Qu’avez-vous observé ?
En 17 sorties, nous n’avons pu marquer aucun requin. Nous n’avons observé que 8 requins bouledogues, mais aucun autre, pas même un petit requin pointe blanche de récif. En vingt-cinq ans de plongée en eaux tropicales, je n’en ai jamais observé si peu ! Curieusement, ils étaient très furtifs, timides, ils se sont rarement approchés malgré les appâts sonores ou à base de morceaux de poisson. D’habitude, ils restent aux alentours. Cela m’a vraiment étonné. Selon moi, il y a très peu de requins dans ces eaux tropicales, d’ailleurs peu poissonneuses. Il est aussi possible que les requins aient été fortement dérangés avant notre arrivée, notamment par la capture d’un individu.

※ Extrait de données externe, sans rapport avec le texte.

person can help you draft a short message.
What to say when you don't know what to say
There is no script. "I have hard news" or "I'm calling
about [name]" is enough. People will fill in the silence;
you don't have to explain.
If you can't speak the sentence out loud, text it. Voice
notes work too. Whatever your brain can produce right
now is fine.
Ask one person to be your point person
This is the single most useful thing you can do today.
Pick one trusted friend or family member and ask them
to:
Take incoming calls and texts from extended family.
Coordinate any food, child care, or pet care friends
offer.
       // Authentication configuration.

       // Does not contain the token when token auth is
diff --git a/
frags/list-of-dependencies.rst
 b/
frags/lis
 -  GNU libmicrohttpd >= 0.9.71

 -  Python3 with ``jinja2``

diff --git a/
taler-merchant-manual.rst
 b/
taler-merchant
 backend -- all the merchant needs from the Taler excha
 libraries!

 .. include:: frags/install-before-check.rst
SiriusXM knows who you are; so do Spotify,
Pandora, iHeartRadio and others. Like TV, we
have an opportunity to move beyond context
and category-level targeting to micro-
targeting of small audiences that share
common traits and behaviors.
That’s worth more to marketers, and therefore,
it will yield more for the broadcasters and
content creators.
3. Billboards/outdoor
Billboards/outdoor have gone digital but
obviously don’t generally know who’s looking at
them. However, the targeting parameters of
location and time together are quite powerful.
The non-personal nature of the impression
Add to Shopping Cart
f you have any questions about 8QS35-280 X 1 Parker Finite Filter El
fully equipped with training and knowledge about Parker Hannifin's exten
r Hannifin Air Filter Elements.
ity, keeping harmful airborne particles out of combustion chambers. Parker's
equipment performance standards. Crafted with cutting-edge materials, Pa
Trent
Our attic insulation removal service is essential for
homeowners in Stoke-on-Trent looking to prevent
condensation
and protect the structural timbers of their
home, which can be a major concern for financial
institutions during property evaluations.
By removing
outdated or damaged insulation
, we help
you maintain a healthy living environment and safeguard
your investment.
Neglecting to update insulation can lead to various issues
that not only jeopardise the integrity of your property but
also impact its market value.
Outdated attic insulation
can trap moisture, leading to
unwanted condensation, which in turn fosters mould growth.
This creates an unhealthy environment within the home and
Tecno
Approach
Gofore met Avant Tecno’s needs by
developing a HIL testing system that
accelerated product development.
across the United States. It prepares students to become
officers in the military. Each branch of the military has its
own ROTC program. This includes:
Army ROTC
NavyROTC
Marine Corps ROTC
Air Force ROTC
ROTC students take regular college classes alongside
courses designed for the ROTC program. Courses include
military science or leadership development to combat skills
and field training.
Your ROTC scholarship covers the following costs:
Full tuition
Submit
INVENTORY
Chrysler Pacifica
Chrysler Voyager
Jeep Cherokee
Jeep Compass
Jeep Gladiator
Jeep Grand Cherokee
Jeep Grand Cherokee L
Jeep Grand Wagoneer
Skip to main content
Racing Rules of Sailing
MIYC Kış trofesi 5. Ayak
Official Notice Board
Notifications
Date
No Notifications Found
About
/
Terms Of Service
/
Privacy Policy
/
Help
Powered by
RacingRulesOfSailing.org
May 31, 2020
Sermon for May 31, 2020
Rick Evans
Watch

Comment expliquer cette série d’accidents ?
Il n’y a pas une explication, mais un faisceau de facteurs favorisants. D’abord, un biotope idéal et de la nourriture qui fidélise ces requins sédentaires : dans le port de Saint-Gilles, les pêcheurs balancent en nombre les carcasses de poissons, à quelques centaines de mètres des plages. Ensuite, il faut réaliser que surfeurs et nageurs sont des «usagers faibles» de la mer. Ils flottent en surface et le requin peut jauger cette proie potentielle sans que celle-ci en ait conscience. Au contraire, un plongeur ou un chasseur sous-marin montrera au requin qu’il est repéré. En voyant les plages réunionnaises, William Winram, qui est aussi surfeur, a tout de suite dit qu’il n’irait jamais surfer ou se baigner sans quelqu’un en surveillance dans l’eau. S’il n’y a pas eu d’accidents avant sur cette portion de côte, c’est par chance ! Il y a environ une morsure par an à la Réunion depuis 1980.
Que faire face à la psychose ?
Sur place, nous continuons à taguer. Une fois que plus de requins auront été marqués, il sera possible de les géolocaliser et, si on les détecte à proximité de plages, de fermer celles-ci. Pour moi, il n’y a pas de risque requin à la Réunion, mais un problème humain. On a tendance à oublier que la mer reste un milieu naturel et non sécurisé et les requins, des animaux sauvages. A la Réunion, on n’est pas souvent confronté aux requins, d’où une peur panique. Sur les plages d’Afrique du Sud ou d’Australie, des panneaux énoncent les dangers et les comportements à adopter. Il y a tous les ans des accidents, mais les usagers ont intégré cela et vivent avec.